La última vez que lo vimos, fue una noche en la que al volver del trabajo no podía encontrar la llave de la habitación por ningún lado. Fui al comedor a preguntarle a mi mujer si la había visto, ella estaba con Juan Pablo comiendo un sándwich. Llamamos a Sebastián y él no respondió. Lo buscamos frenéticamente por toda la casa sin separarnos, gritamos su nombre por cada ventana hacia el parque helado, cruzamos todas las puertas abiertas y al atravesar el lavadero a la altura del baño de servicio, lo vimos que caminaba dormido con su pijama grisáceo, valija en mano, directo hacia las escaleras.
Angie Ferrero
(1980, Córdoba, Argentina) Escritora, abogada, docente. Participé en diferentes publicaciones colectivas, entre ellas, Letrario (Ed. Babel, Córdoba, 2006), Luna de pájaros (Ed. Mensú, Córdoba, 2015) y Muertos de amor y de miedo (Ed.

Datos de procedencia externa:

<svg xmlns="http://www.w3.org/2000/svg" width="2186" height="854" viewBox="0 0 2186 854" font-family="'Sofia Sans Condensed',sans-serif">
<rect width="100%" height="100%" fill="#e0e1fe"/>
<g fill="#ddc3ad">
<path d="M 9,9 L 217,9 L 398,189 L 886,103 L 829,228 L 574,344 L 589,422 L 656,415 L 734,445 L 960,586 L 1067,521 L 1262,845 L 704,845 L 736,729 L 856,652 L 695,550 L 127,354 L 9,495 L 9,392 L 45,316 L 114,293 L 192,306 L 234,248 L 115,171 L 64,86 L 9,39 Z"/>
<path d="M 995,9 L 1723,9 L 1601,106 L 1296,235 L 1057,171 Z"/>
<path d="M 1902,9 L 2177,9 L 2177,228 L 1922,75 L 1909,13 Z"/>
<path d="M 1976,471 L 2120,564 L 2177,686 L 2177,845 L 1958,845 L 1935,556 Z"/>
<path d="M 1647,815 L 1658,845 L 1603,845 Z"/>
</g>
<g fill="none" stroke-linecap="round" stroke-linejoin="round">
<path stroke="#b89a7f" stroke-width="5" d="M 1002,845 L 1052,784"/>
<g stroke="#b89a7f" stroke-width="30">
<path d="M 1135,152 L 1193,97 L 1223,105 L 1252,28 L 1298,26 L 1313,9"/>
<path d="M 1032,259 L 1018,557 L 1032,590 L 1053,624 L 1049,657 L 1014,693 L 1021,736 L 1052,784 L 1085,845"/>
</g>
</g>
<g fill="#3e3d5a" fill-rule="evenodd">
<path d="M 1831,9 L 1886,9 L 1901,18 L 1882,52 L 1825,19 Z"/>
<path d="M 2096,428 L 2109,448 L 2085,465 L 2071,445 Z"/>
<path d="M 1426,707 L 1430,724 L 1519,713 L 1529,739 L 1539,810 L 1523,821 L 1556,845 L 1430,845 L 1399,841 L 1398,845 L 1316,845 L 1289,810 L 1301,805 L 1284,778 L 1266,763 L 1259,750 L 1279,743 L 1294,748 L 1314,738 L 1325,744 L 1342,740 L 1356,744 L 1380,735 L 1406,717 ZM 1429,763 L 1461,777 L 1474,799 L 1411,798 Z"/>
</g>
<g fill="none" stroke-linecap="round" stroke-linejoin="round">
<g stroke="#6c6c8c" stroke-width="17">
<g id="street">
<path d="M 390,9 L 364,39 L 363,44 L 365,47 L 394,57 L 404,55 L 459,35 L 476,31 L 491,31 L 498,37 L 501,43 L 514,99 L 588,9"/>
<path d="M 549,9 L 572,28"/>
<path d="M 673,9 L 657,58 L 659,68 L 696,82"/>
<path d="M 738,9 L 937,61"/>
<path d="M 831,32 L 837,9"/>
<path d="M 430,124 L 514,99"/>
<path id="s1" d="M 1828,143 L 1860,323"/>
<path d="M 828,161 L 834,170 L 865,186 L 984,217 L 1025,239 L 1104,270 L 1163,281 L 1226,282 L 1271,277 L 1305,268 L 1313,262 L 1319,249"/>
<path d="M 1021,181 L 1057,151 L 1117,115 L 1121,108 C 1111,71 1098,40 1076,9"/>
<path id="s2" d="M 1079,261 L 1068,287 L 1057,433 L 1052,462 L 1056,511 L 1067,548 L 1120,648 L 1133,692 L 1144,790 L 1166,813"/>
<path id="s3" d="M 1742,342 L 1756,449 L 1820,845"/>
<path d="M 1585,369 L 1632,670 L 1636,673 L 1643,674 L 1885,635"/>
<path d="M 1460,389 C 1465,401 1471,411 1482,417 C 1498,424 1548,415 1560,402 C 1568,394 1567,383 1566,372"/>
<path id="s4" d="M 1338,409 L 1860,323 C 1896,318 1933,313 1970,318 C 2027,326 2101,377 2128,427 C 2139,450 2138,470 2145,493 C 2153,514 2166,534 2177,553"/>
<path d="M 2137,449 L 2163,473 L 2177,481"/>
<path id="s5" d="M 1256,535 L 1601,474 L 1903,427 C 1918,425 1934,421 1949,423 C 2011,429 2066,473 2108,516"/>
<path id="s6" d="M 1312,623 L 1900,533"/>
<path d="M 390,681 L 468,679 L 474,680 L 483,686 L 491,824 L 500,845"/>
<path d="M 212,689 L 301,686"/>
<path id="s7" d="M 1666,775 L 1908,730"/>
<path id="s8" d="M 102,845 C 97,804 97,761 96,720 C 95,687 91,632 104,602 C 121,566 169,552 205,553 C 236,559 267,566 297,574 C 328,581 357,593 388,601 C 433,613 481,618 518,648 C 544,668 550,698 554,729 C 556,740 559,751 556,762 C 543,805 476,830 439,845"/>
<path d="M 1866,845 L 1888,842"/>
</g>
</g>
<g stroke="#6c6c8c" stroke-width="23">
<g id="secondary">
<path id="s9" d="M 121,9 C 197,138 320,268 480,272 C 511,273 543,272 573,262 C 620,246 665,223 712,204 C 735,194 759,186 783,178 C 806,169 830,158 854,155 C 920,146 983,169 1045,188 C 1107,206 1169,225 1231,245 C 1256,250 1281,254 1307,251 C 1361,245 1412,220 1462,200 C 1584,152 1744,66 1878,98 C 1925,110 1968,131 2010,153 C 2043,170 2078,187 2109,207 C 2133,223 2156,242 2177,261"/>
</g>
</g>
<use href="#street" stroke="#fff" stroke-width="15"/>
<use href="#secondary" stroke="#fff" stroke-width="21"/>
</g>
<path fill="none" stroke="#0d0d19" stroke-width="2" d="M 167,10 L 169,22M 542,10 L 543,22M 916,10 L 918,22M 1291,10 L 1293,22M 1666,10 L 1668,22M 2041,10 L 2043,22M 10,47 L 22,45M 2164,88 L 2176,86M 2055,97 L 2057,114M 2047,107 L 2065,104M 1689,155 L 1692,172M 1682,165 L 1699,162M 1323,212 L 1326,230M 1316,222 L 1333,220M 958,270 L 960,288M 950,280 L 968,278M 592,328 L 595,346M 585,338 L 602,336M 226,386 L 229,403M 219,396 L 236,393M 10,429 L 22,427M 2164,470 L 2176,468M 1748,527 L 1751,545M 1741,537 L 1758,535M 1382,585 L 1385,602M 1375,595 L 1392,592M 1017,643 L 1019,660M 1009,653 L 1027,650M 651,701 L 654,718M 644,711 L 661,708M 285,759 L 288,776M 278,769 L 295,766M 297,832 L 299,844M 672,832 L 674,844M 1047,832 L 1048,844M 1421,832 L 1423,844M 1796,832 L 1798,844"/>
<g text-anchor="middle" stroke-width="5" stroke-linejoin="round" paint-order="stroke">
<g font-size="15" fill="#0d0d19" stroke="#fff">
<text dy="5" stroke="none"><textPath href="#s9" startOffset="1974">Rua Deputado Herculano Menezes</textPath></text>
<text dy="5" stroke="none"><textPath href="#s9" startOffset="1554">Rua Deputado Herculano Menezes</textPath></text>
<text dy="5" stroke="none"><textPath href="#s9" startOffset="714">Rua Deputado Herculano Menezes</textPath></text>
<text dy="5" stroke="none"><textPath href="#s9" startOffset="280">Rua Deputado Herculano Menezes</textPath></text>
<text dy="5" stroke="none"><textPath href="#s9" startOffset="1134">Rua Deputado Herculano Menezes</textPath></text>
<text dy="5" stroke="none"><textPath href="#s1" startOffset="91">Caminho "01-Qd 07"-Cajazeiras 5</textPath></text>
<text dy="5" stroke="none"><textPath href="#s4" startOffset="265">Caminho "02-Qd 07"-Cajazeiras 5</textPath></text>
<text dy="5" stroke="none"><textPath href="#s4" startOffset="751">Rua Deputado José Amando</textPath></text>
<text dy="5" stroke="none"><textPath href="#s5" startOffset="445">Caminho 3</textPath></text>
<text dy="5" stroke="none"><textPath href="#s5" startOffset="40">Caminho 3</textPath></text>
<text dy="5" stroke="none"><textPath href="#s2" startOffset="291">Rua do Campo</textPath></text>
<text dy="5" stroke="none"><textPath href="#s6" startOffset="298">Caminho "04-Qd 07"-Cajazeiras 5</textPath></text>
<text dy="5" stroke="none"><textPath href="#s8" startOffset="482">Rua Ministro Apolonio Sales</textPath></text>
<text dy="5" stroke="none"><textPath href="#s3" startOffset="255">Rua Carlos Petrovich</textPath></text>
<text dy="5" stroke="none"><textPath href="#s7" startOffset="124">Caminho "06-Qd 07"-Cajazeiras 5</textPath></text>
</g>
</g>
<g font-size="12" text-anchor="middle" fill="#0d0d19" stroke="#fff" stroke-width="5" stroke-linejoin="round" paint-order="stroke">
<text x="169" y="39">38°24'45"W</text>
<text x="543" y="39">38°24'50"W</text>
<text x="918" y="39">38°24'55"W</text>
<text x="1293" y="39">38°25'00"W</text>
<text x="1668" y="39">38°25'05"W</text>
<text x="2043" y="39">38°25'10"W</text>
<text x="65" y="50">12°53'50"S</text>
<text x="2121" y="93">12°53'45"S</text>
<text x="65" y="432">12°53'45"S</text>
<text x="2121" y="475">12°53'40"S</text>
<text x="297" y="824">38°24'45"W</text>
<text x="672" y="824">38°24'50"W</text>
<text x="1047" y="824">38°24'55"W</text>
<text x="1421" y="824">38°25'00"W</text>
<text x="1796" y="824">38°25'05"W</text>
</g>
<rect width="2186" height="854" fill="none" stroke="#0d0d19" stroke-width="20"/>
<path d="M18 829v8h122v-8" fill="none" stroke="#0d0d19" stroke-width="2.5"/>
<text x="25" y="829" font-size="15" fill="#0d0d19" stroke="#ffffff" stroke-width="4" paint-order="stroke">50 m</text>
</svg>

La Terraza, Bs.As.2016). Recibí mención especial en el concurso Tres Tríos, Daniel Goldberg (Bs. As., 2010) y en el Concurso Poesía 2011 José Luis de Tejeda, Córdoba; obtuve el tercer premio en el concurso Nacional de poesía Paco Urondo de Villa María. Publiqué “La soga en los pies” libro de poesías (Ciprés Ediciones 2012) “Le Poupé” (Ed. Nocturna 2014) y “La Corriente” (Color Ciego Ediciones, San Luis, 2019). Escribí para Cassette Blog (México) y el diario Marcha (Bs.As.) sobre música, para Ay Mag sobre arte y una columna de interés en la revista Desterradxs. Mis cuentos de terror fueron publicados en El foso por Austrobórea Ediciones (Chile) “Las 3” en Taco Aguja por Pelos de Punta (Bs. As.) “Silencio a la medianoche” de Contamusa Ediciones (Córdoba) y “Dioses de mármol” (Córdoba). Otros cuentos publicados fueron “Julia” por el diario Hoy Día Córdoba, “Monstruos desempleados” en El Pequeño Jerónimo y un par de cuentos en Revista Gualicho.
Blog: http://fugitivadelcoroneldesaforado.blogspot.com/ Instagram: @ferrero_angie Fb: Angie Ferrero
Poeta, cronista y narradora, Angie Ferrero viene tejiendo desde hace años una obra variada y consistente, incursionando en diferentes géneros narrativos, especialmente el terror y el misterio. En el presente relato, nos regala con una narración de misterio en apariencia sobrenatural, situada en una época difusa que podría ser la Córdoba de los primeros años del siglo XX. Una pieza que haría las delicias de los lectores de Gaston Leroux.